Hatchery workers last week killed and donated 624 excess hatchery chinook to the Oregon Food Bank, a tradition that stretches back more than a decade here.
The Oregon Food Bank is a nonprofit organization at the hub of a network of 20 regional food banks serving Oregon and Clark County, Washington. ACCESS Inc. is the local agency in Medford.
Last week hatchery workers turned over the excess chinook to Bellingham-based American Canadian Fisheries.
American Canadian processes excess hatchery salmon and supplies the food bank with frozen, 4-ounce fillets that are individually vacuum-sealed for distribution.
The seafood company keeps the carcasses and eggs for sale and processing in its seafood business.
Two months ago, returns to the hatchery collection pond were so poor that workers feared they would fail to get the 1,100 females and 550 males needed to breed the 1.7 million smolts slated for release next year.
The hatchery failed to make its full brood last year because of low returns, and two straight years of undershooting releases would double the dread. The Oregon Department of Fish and Wildlife closed fishing in the popular Hatchery Hole at the collection pond to help get more spring chinook into the hatchery.
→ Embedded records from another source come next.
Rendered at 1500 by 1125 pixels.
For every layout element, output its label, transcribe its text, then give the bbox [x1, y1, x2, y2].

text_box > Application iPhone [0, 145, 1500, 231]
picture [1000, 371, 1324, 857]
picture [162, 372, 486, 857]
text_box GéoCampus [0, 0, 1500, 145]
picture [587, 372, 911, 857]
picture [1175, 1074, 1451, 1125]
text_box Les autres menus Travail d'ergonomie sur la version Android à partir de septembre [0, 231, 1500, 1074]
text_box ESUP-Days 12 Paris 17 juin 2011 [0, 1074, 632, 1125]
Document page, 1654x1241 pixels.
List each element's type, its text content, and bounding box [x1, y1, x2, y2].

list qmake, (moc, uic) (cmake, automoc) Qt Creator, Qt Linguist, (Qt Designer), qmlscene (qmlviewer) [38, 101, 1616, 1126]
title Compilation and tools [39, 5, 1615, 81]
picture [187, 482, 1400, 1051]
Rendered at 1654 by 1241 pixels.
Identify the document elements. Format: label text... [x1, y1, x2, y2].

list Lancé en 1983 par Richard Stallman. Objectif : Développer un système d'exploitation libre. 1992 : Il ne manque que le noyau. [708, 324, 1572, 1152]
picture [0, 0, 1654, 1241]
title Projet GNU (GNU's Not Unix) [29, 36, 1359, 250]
While the run turned out to be light this year, high spring flows helped make the run into the upper Rogue somewhat late.
As of Aug. 23, hatchery workers had collected 3,910 spring chinook. In addition to getting enough salmon for spawning needs and the food bank, hatchery workers recycled 656 spring chinook back into the Rogue at the Denman Wildlife Area to give anglers another shot at catching them in the season that ended Thursday.
Flies-only season for upper Rogue
Today marks the traditional change to flies-only fishing for summer steelhead in the upper Rogue River, setting in motion a series of rule changes meant to improve the catch-and-release survival of wild steelhead and curb accidental salmon catches along a 32-mile stretch of the upper Rogue.
Beginning today, fishing will be relegated to flies only from the Hatchery Hole along the Cole Rivers Hatchery dike to Fishers Ferry boat ramp just downstream from the old Gold Ray Dam site.
The rule allows traditional fly-fishing with up to three flies, as well as using spinning rods with bobbers or other floats, provided no other attachments such as swivels or weights are used.
Today is also the first day chinook salmon fishing is closed upstream of Fishers Ferry, but it remains open downstream of the boat ramp for the popular fall chinook season in the middle and lower Rogue reaches.
Four popular upland game-bird seasons are slated to open today for hunters in Western Oregon.
Blue and ruffed grouse hunting opens statewide, while California and mountain quail hunting opens today in Western Oregon.